### TO DO
Transcribe the following entries word for word; no picture is to appear in the copy.

### Dataset excerpts
______________________________

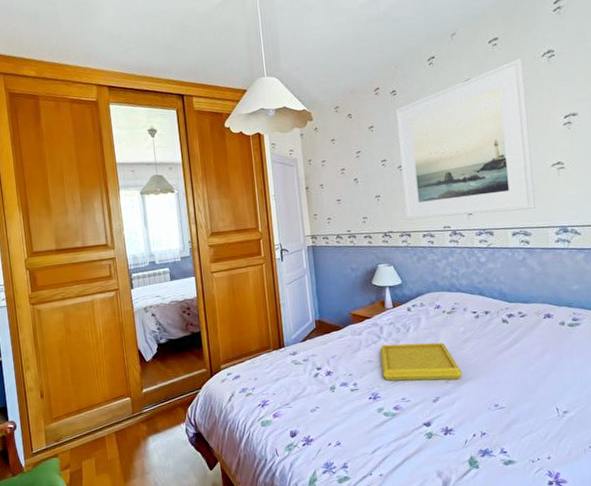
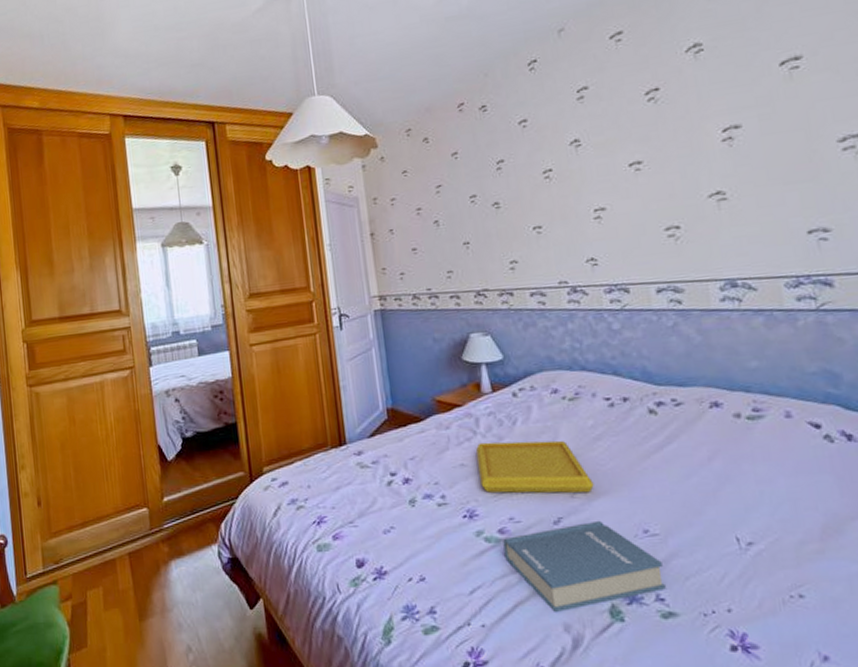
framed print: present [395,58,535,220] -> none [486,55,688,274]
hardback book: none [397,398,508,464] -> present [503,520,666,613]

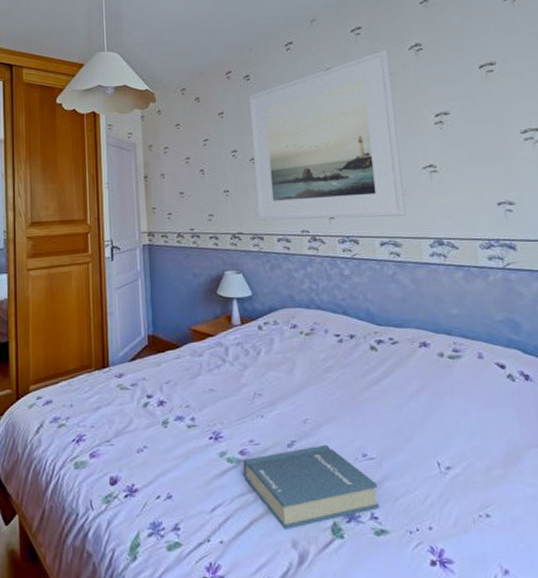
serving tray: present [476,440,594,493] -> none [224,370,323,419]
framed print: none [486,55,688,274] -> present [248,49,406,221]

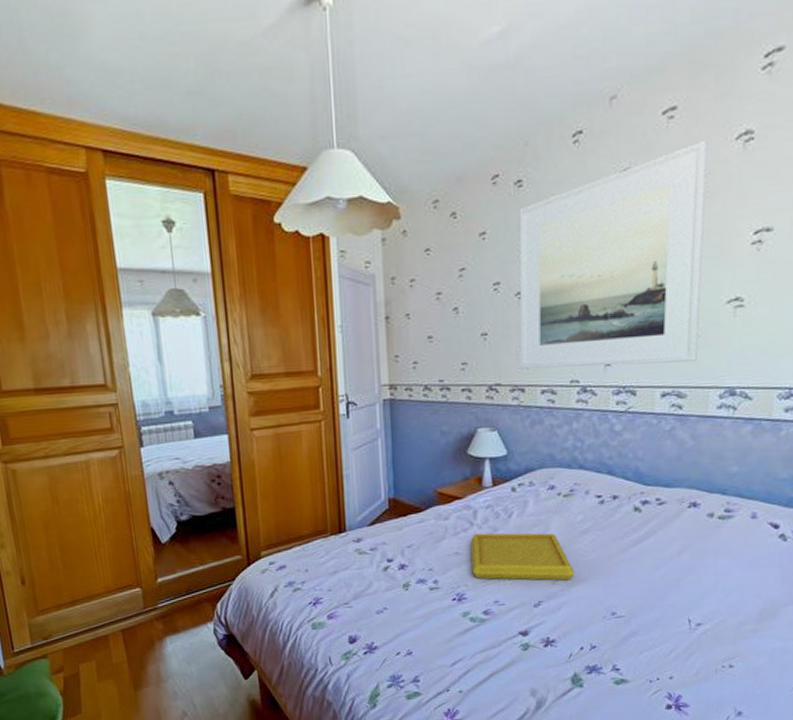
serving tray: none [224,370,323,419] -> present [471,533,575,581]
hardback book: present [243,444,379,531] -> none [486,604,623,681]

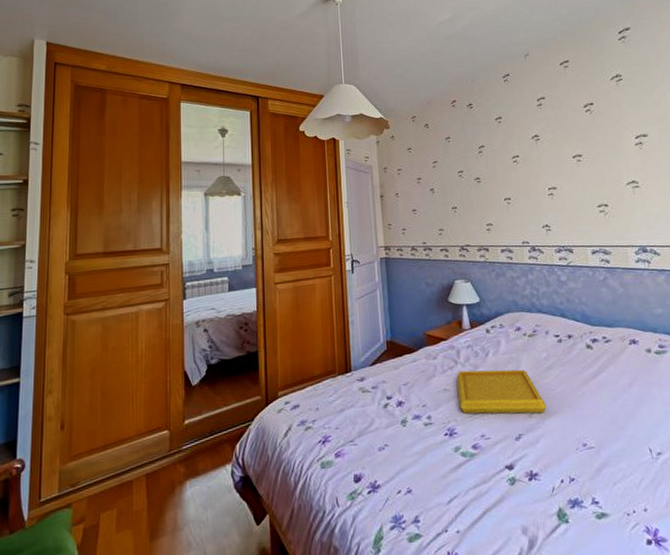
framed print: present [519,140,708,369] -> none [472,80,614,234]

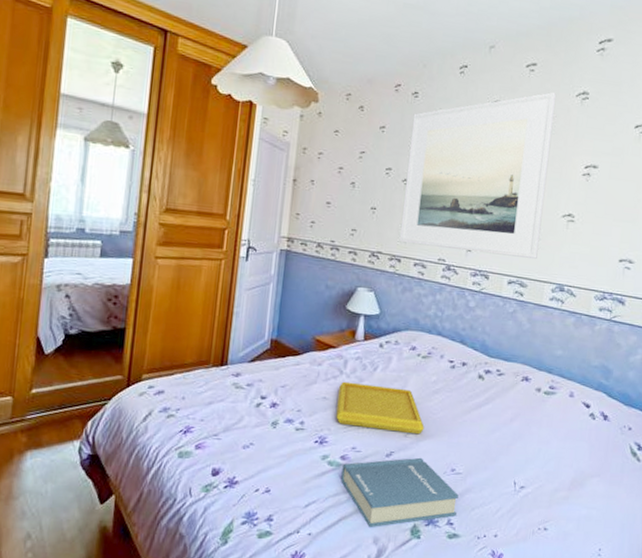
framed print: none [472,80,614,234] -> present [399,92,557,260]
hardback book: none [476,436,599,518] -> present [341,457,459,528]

______________________________

### TASK SOLUTION
framed print: present [395,58,535,220] -> none [486,55,688,274]
hardback book: none [397,398,508,464] -> present [503,520,666,613]

serving tray: present [476,440,594,493] -> none [224,370,323,419]
framed print: none [486,55,688,274] -> present [248,49,406,221]

serving tray: none [224,370,323,419] -> present [471,533,575,581]
hardback book: present [243,444,379,531] -> none [486,604,623,681]

framed print: present [519,140,708,369] -> none [472,80,614,234]

framed print: none [472,80,614,234] -> present [399,92,557,260]
hardback book: none [476,436,599,518] -> present [341,457,459,528]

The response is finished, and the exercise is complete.